--- SUPPLIED DATA Enclosed Below ---
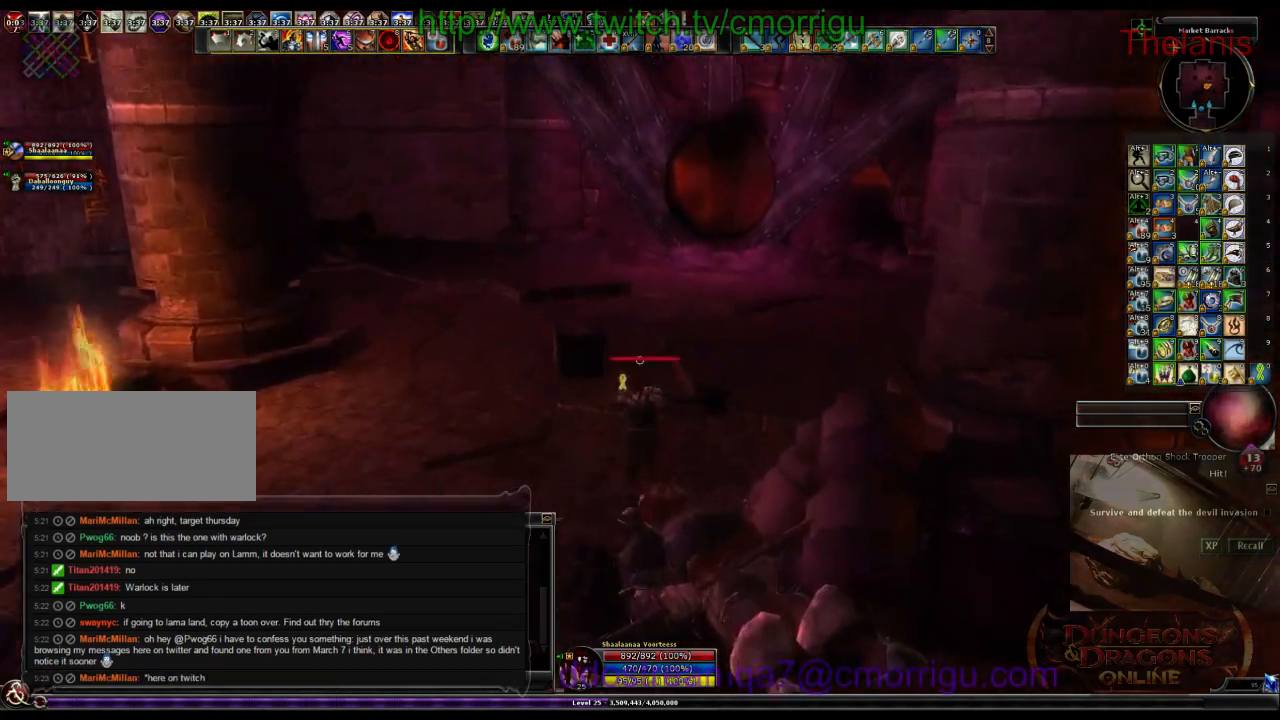
{"keys": ["w"], "events": []}
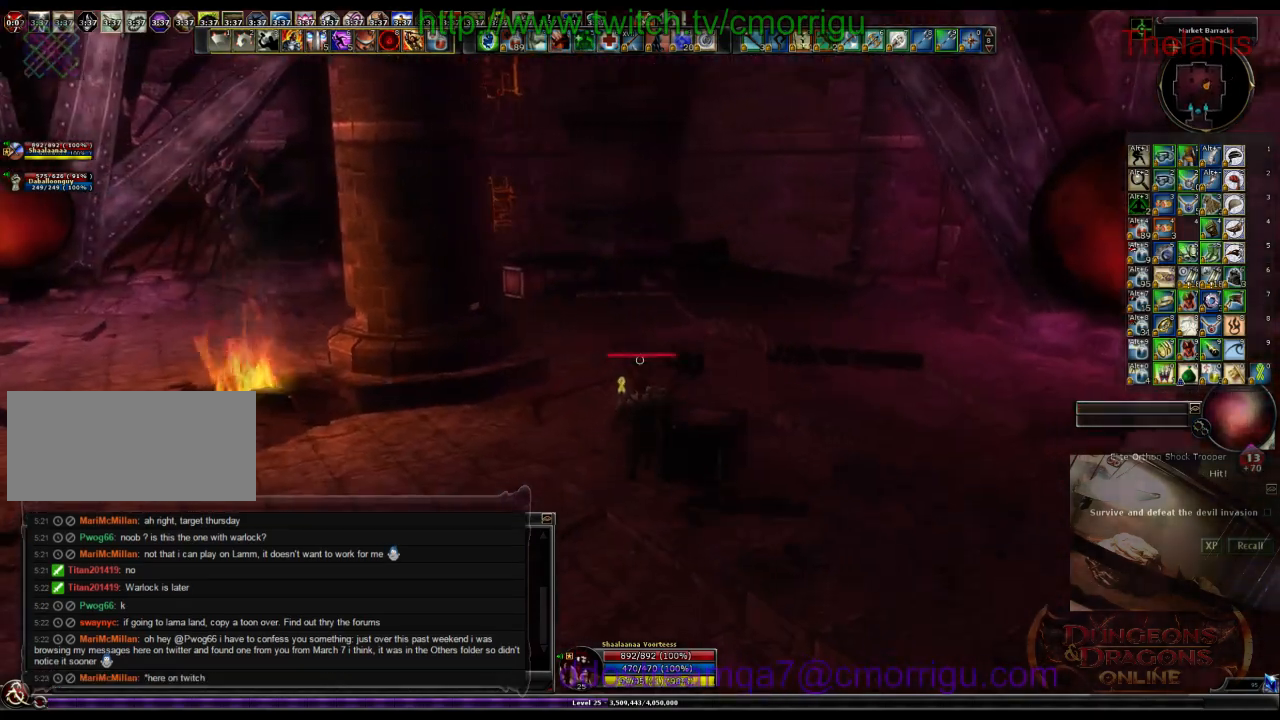
{"keys": ["w"], "events": []}
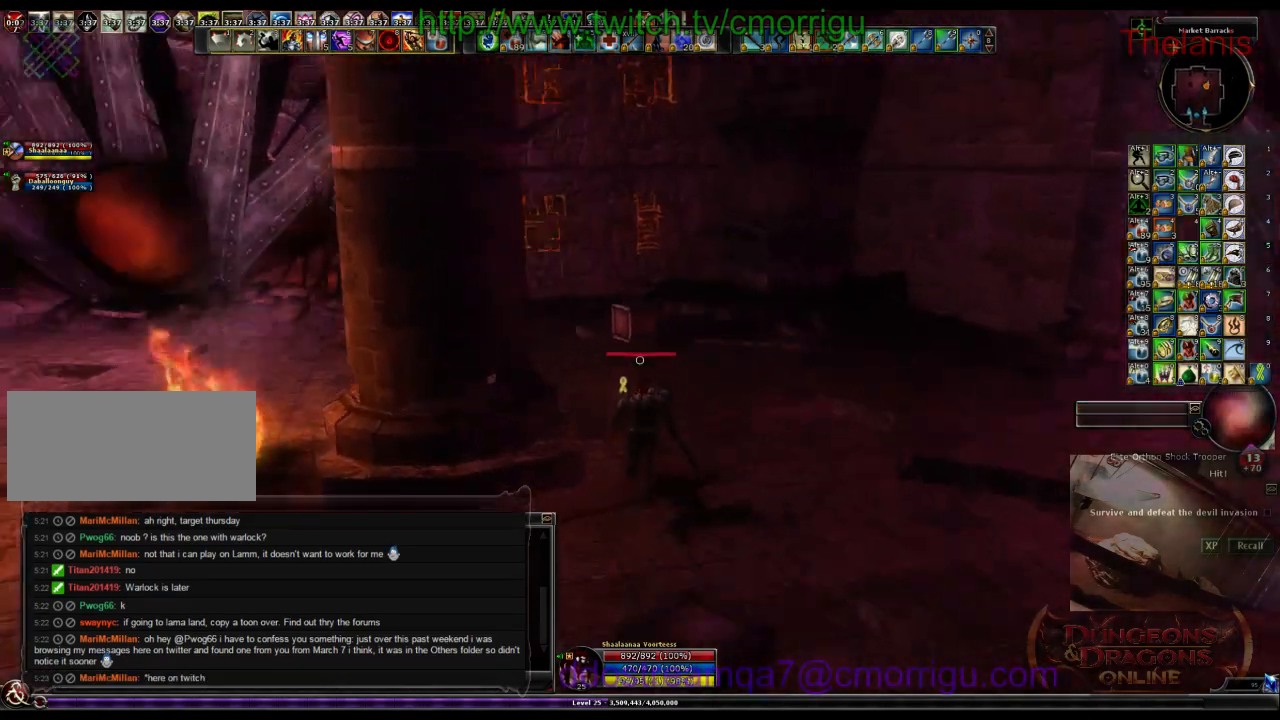
{"keys": ["w"], "events": []}
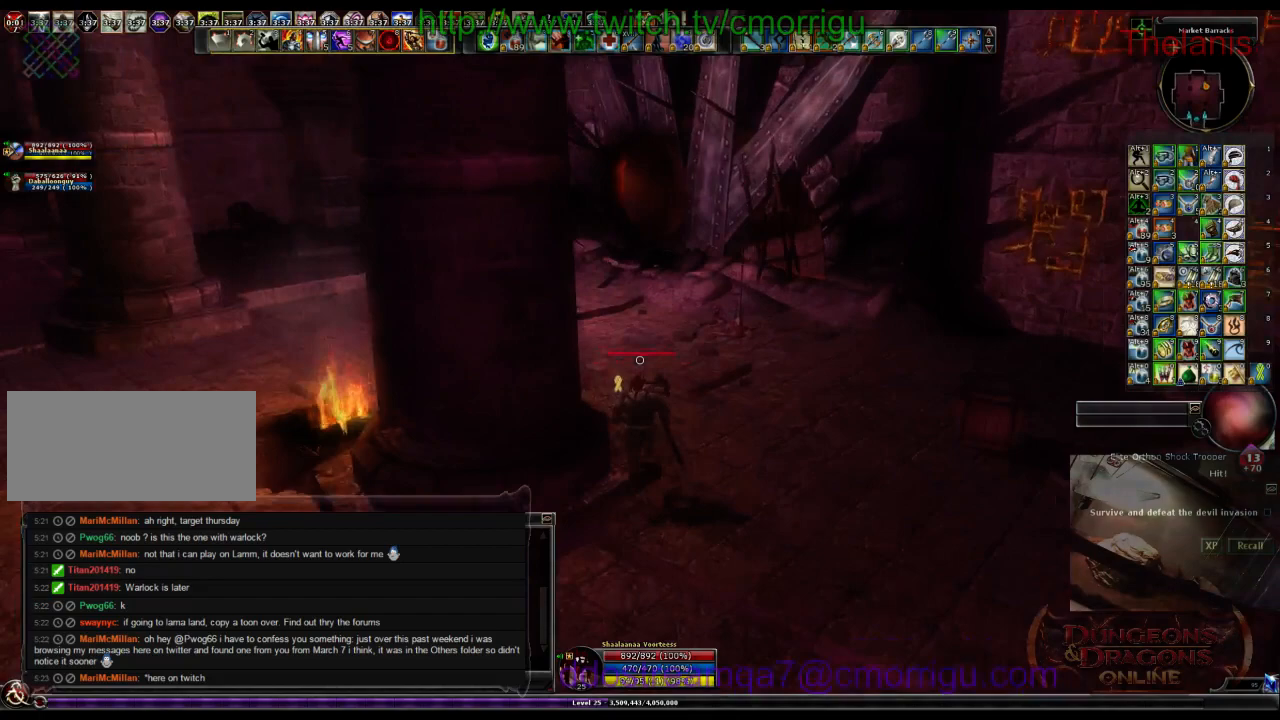
{"keys": ["w"], "events": []}
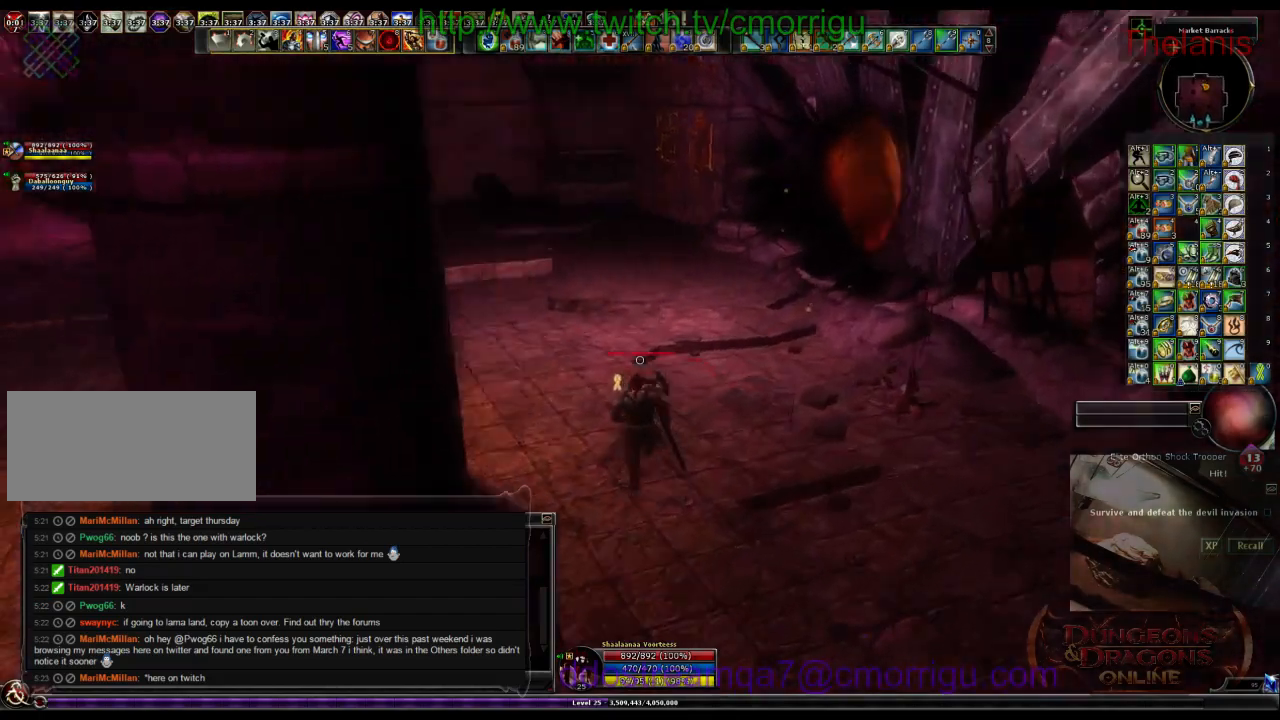
{"keys": ["w"], "events": []}
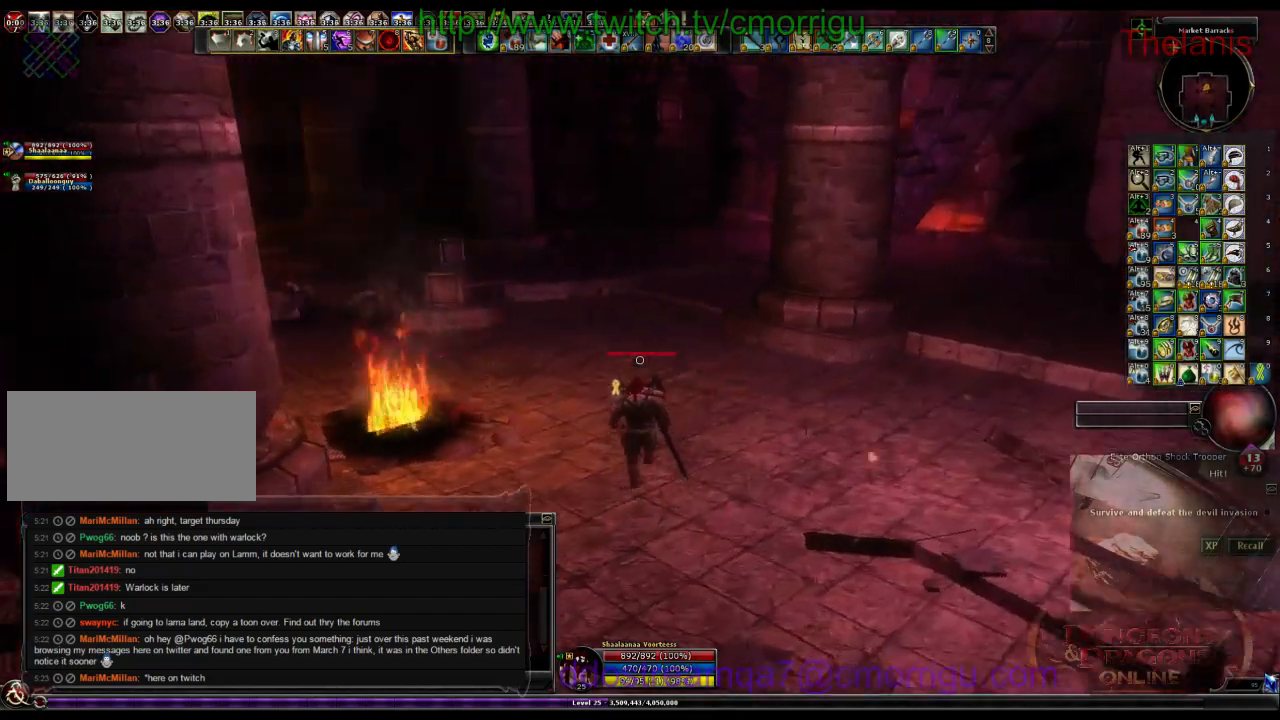
{"keys": ["w"], "events": []}
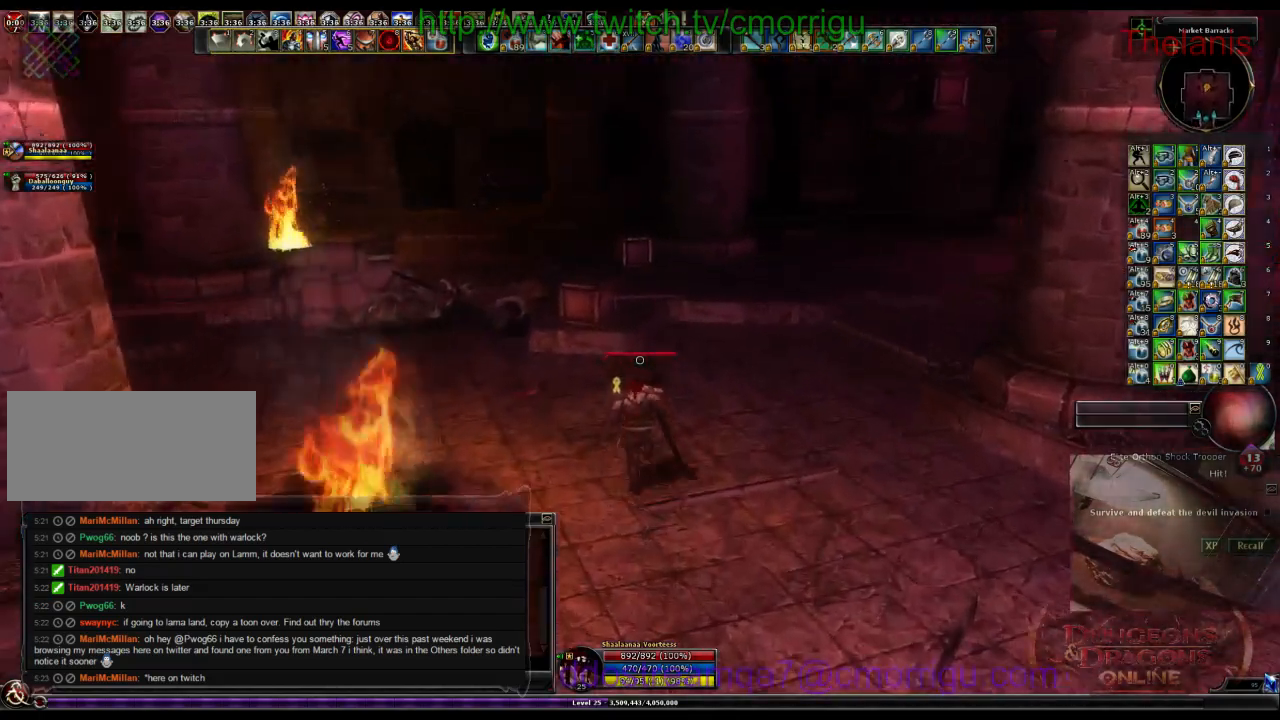
{"keys": ["w"], "events": []}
--- End of Enclosed SUPPLIED DATA ---
• [INSTRUCTIONS FOR THE TASK] Each line of the data should be quoted exactly, with pictures left out.

• [THE ANSWER]
{"keys": ["w"], "events": []}
{"keys": ["w"], "events": []}
{"keys": ["w"], "events": []}
{"keys": ["w"], "events": []}
{"keys": ["w"], "events": []}
{"keys": ["w"], "events": []}
{"keys": ["w"], "events": []}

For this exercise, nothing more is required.